Related tools and resources
If you want to compare or extend LUT workflows, look at LUT creation and AI color-match services and apps such as 3D LUT Creator (https://3dlutcreator.com/), Lutify.me (https://lutify.me/), and several AI-driven matchers and converters. For online conversion and matching tools, color.io (https://www.color.io/) offers LUT converters and matching utilities.
(If you’re exploring advanced, open-source experiments for AI-based LUT generation, there are community projects on GitHub and academic work around look transfer and style mapping.)
Practical example (realistic scenario)
Goal: Convert a warm editorial portrait into a reusable LUT for a social campaign.
- Shoot a well-exposed portrait with neutral gray and correct white balance.
- In Colorby AI on iPhone, import the portrait and run AI Color Match.

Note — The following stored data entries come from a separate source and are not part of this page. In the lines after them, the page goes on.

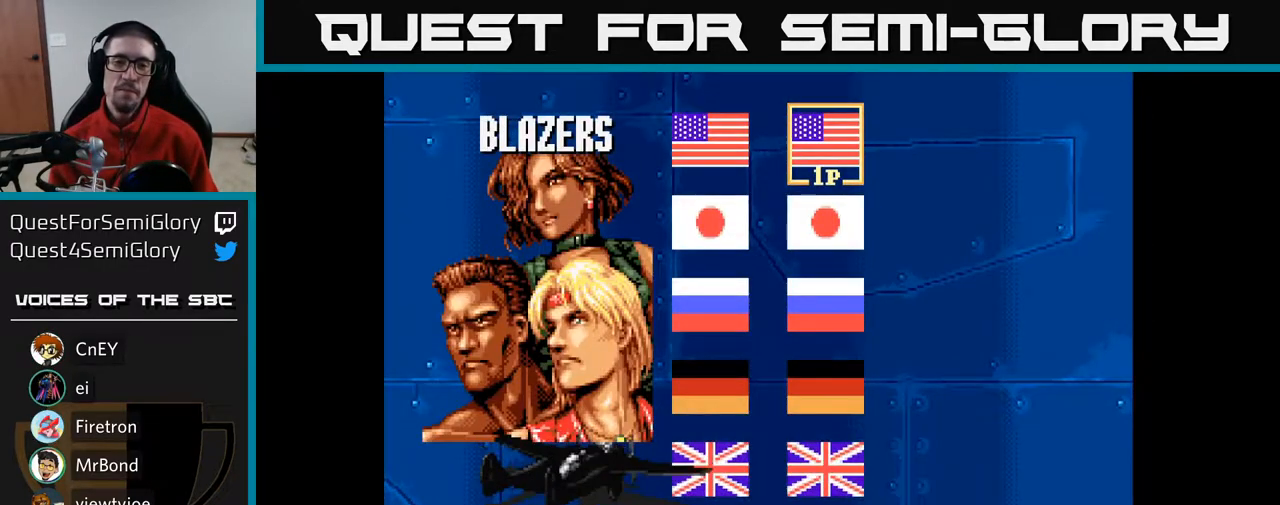
{"buttons": [], "left_stick": "center", "right_stick": "center", "events": [[50, "A", "down"], [117, "A", "up"]]}
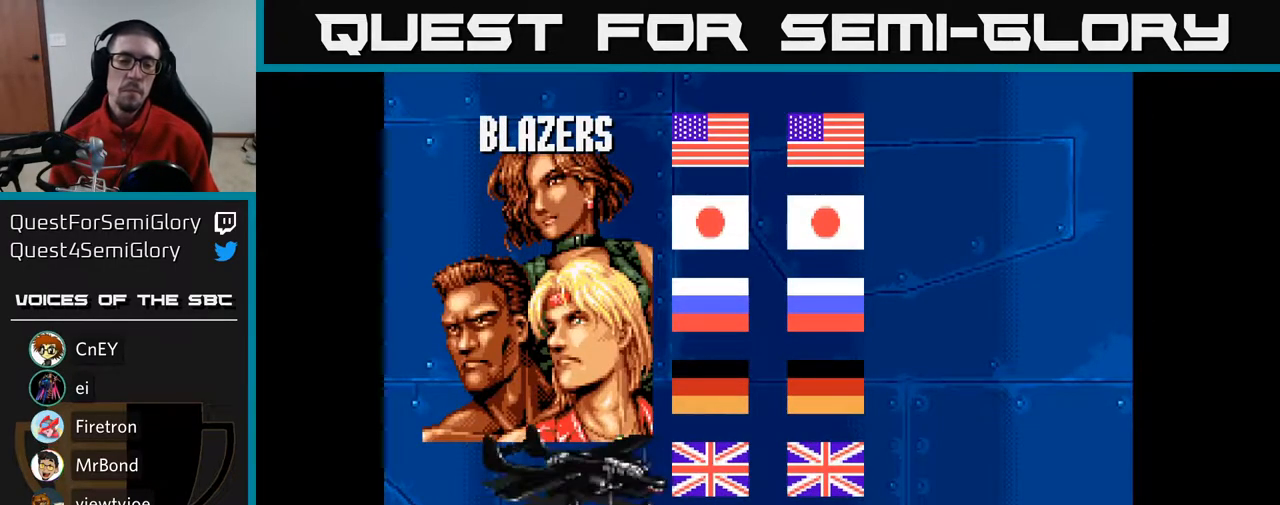
{"buttons": [], "left_stick": "center", "right_stick": "center", "events": []}
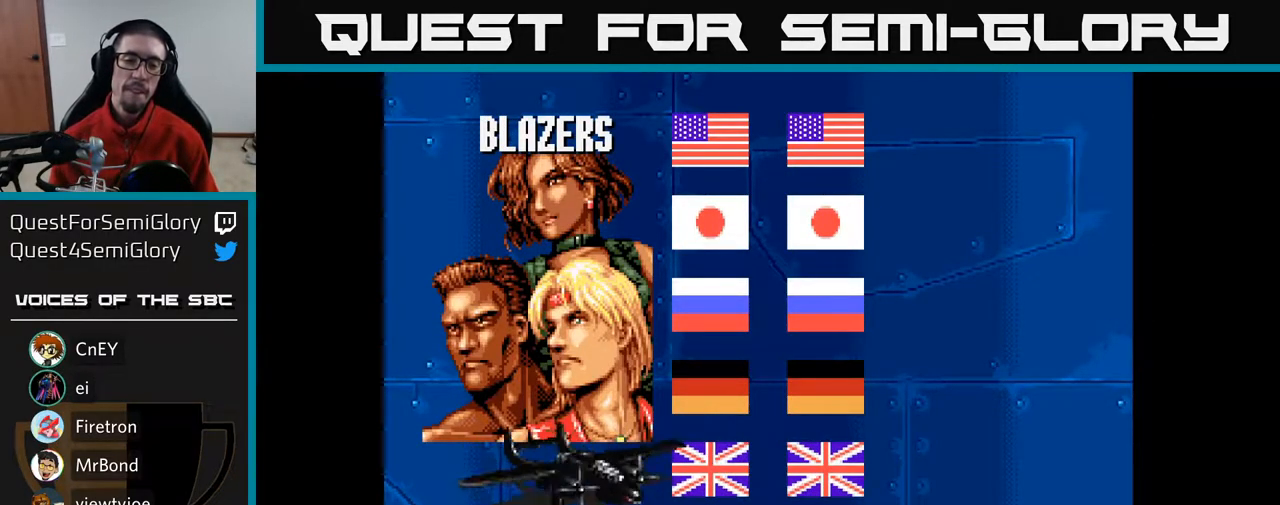
{"buttons": [], "left_stick": "center", "right_stick": "center", "events": []}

- Adjust skin tone if necessary (+2 magenta or -1 yellow, for example).
- Export as a 33³ .cube LUT and name it Campaign_Warm_Portrait_33.cube.
- Apply the LUT in batch to campaign images; tweak exposure per image.
Concrete, quotable example: "Exporting a 33³ .cube named 'Campaign_Warm_Portrait_33.cube' lets you apply the same warm editorial aesthetic to 100+ images while retaining more color nuance than a 17³ cube."
FAQ
- Q: Can an iPhone app really create a professional LUT? A: Yes. Mobile ai color grading tools can export professional .cube LUT files that are compatible with desktop editors. The LUT will encode the stylistic transform, though it won’t replace camera profiling.
- Q: Will a LUT made from one image work across all my photos and videos? A: It can work as a consistent aesthetic, but results vary by exposure, dynamic range, and camera profile. Test and adjust per shoot for best results.
- Q: What file format should I export for maximum compatibility? A: Export a .cube 3D LUT — it’s the most widely supported format across Photoshop, Resolve, Premiere, and Final Cut.
- Q: Which cube size should I choose — 17³, 33³, or larger? A: Use 17³ for small, mobile-focused projects and 33³ for higher fidelity. 65³ is for precision-critical tasks but is rarely needed for stylistic LUTs.
- Q: Are there legal or ethical issues creating LUTs from copyrighted images? A: If you base a LUT on a copyrighted image (e.g., a commercial photograph with a distinctive grade), be mindful of derivative-use rights. For personal or commissioned work you own, exporting LUTs is standard.
Limitations and final notes
- LUTs are a global transform and cannot perform scene-by-scene localized corrections.
- Single-image AI LUTs capture style but not sensor-specific technical calibration.
- Always keep a test suite of target images to validate how a LUT behaves across lighting and skin tones.
Summary of web fetch attempt
I attempted to reference several web resources provided for additional details (e.g., articles and tools such as fylm.ai, color.io, 3D LUT Creator, Lutify.me, LUT builder projects, and a Digital Camera World article), but I was unable to fetch those pages at the moment. The guidance above is based on the Colorby AI product description you provided and standard, widely accepted LUT and color-grading practice. If you want, I can re-attempt live fetches of those links and add direct citations and page-specific examples.
Next steps / practical recommendation
- Try Colorby AI on an iPhone with a well-exposed sample photo, export a 33³ .cube LUT, and test it in one desktop editor (Photoshop or DaVinci Resolve) to evaluate fidelity.
- If you want, share a screenshot of the result or a sample image and I’ll suggest specific tweaks to make the exported LUT more robust across your use cases.